The scene John Carpenter wants to delete from history: “I was young and stupid”

John Carpenter is one of the most influential filmmakers in history, even though his genres of choice – horror and science fiction – are systematically undervalued by critics. Known for making movies on a shoestring budget and acting at various points as producer, writer, director, composer, and editor, Carpenter is the definition of a cinematic auteur, and movies like Assault on Precinct 13, Halloween, and The Thing have been inspiring filmmakers for decades.

Although it has taken years for Carpenter to be adequately recognised for his contributions to film, he scored a very early critical success. In 1971, while still in film school, he won the Academy Award for ‘Best Live Action Short Film’ for The Resurrection of Broncho Billy, a western about a man in the present day who dreams about escaping to the Old West.

An Oscar-winning film is a tough act to follow, especially for a 23-year-old who’s never made a feature-length movie, and Carpenter wasn’t thrilled with the next movie he made. Dark Star was his first feature, and he began making it while still at university. It’s a science fiction comedy that centres on a crew that is tasked with destroying unstable planets that could interfere with human colonisation of space, and critics and audiences were unimpressed with the blending of genres.

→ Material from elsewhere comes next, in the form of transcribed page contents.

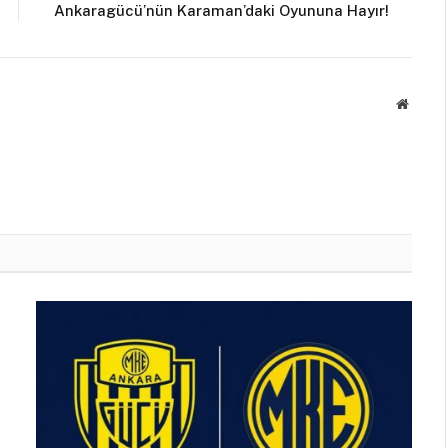
Ankaragücü’nün Karaman’daki Oyununa Hayır!
Websit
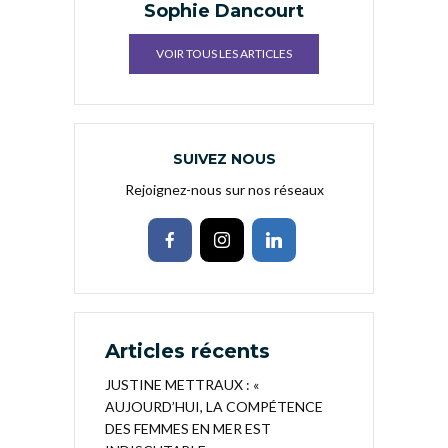
Sophie Dancourt
VOIR TOUS LES ARTICLES
SUIVEZ NOUS
Rejoignez-nous sur nos réseaux
Articles récents
JUSTINE METTRAUX : «
AUJOURD’HUI, LA COMPÉTENCE
DES FEMMES EN MER EST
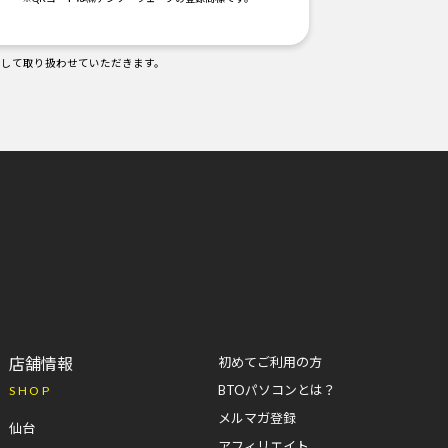
として取り扱わせていただきます。
店舗情報
初めてご利用の方
BTOパソコンとは？
SHOP
メルマガ登録
仙台
アフィリエイト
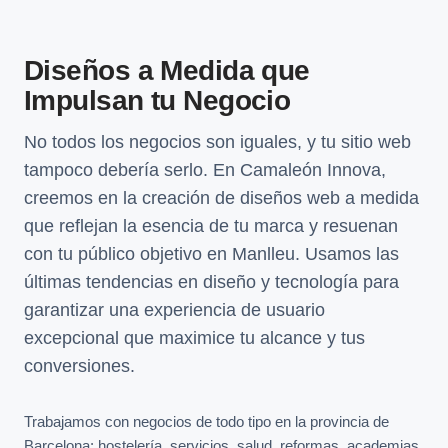
Diseños a Medida que
Impulsan tu Negocio
No todos los negocios son iguales, y tu sitio web
tampoco debería serlo. En Camaleón Innova,
creemos en la creación de diseños web a medida
que reflejan la esencia de tu marca y resuenan
con tu público objetivo en Manlleu. Usamos las
últimas tendencias en diseño y tecnología para
garantizar una experiencia de usuario
excepcional que maximice tu alcance y tus
conversiones.
Trabajamos con negocios de todo tipo en la provincia de
Barcelona: hostelería, servicios, salud, reformas, academias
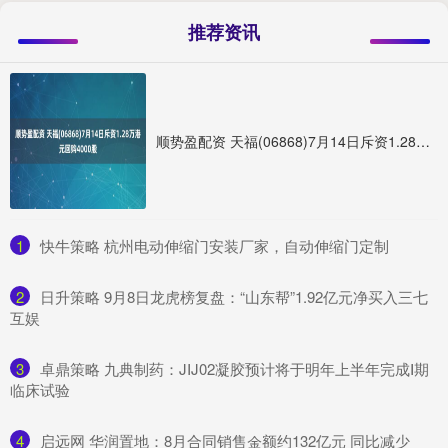
推荐资讯
顺势盈配资 天福(06868)7月14日斥资1.28万港元回购4000股
1
​快牛策略 杭州电动伸缩门安装厂家，自动伸缩门定制
2
​日升策略 9月8日龙虎榜复盘：“山东帮”1.92亿元净买入三七
互娱
3
​卓鼎策略 九典制药：JIJ02凝胶预计将于明年上半年完成Ⅰ期
临床试验
4
​启远网 华润置地：8月合同销售金额约132亿元 同比减少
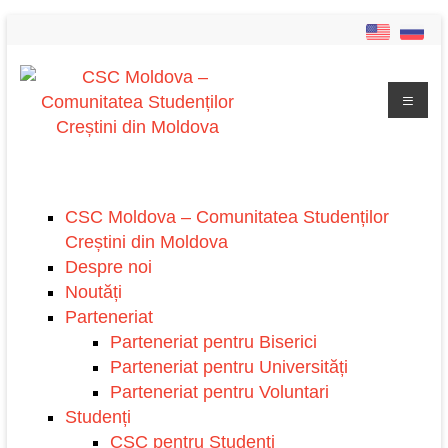
CSC Moldova – Comunitatea Studenților
Creștini din Moldova
Despre noi
Noutăți
Parteneriat
Parteneriat pentru Biserici
Parteneriat pentru Universități
Parteneriat pentru Voluntari
Studenți
CSC pentru Studenți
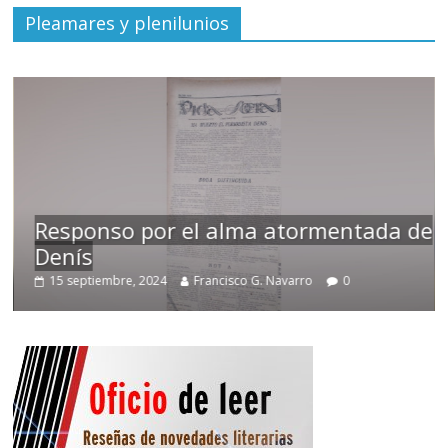
Pleamares y plenilunios
Responso por el alma atormentada de
Denís
15 septiembre, 2024
Francisco G. Navarro
0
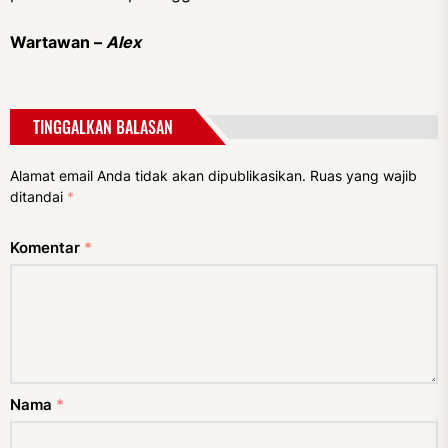
Wartawan –
Alex
TINGGALKAN BALASAN
Alamat email Anda tidak akan dipublikasikan.
Ruas yang wajib
ditandai
*
Komentar
*
Nama
*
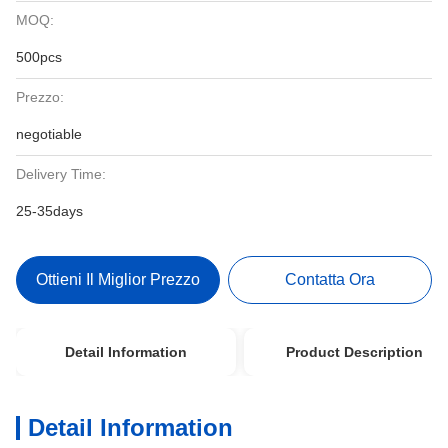
MOQ:
500pcs
Prezzo:
negotiable
Delivery Time:
25-35days
Ottieni Il Miglior Prezzo
Contatta Ora
Detail Information
Product Description
Detail Information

Starting again from square one, Carpenter made what would become a cult classic, Assault on Precinct 13. Instead of continuing down the science fiction road he’d been travelling, he tried his hand at action but drew on the western and horror genres for inspiration. Based loosely on Howard Hawks’ 1959 Rio Bravo and George A Romero’s 1968 The Night of the Living Dead, Assault on Precinct 13 stars Austin Stoker and Darwin Joston as a cop and a Death Row inmate who defend a precinct against a violent gang.

It’s a svelte, relentless thriller that became a touchstone of the genre, but one scene was just a little too violent for the censors. During a long, drawn-out sequence, a young girl orders an ice cream cone from an ice cream truck and realises that she got regular vanilla instead of a vanilla twist. When she returns to the truck to inform the driver of his error, a gang member appears and shoots her in the chest at point-blank range. 

The MPAA threatened to give the film an X rating for the scene, so Carpenter sent them a new edit in which it was cut. Securing an R rating, he then distributed the edit of the film in which the scene was left intact. He now regrets it. Speaking to Review Graveyard, the director said, “It was pretty horrible at the time – explicit. I don’t think I’d do it again, but I was young and stupid.”

He wasn’t particularly proud of fooling the MPAA either. “I don’t know,” he said. “I don’t really think it was very clever, it was pretty ham-fisted.”

Even by today’s standards, the scene is shocking and even taboo, and while the film would certainly be just as tense and groundbreaking without it, it demonstrates Carpenter’s brash approach to filmmaking that has made him such a trailblazer.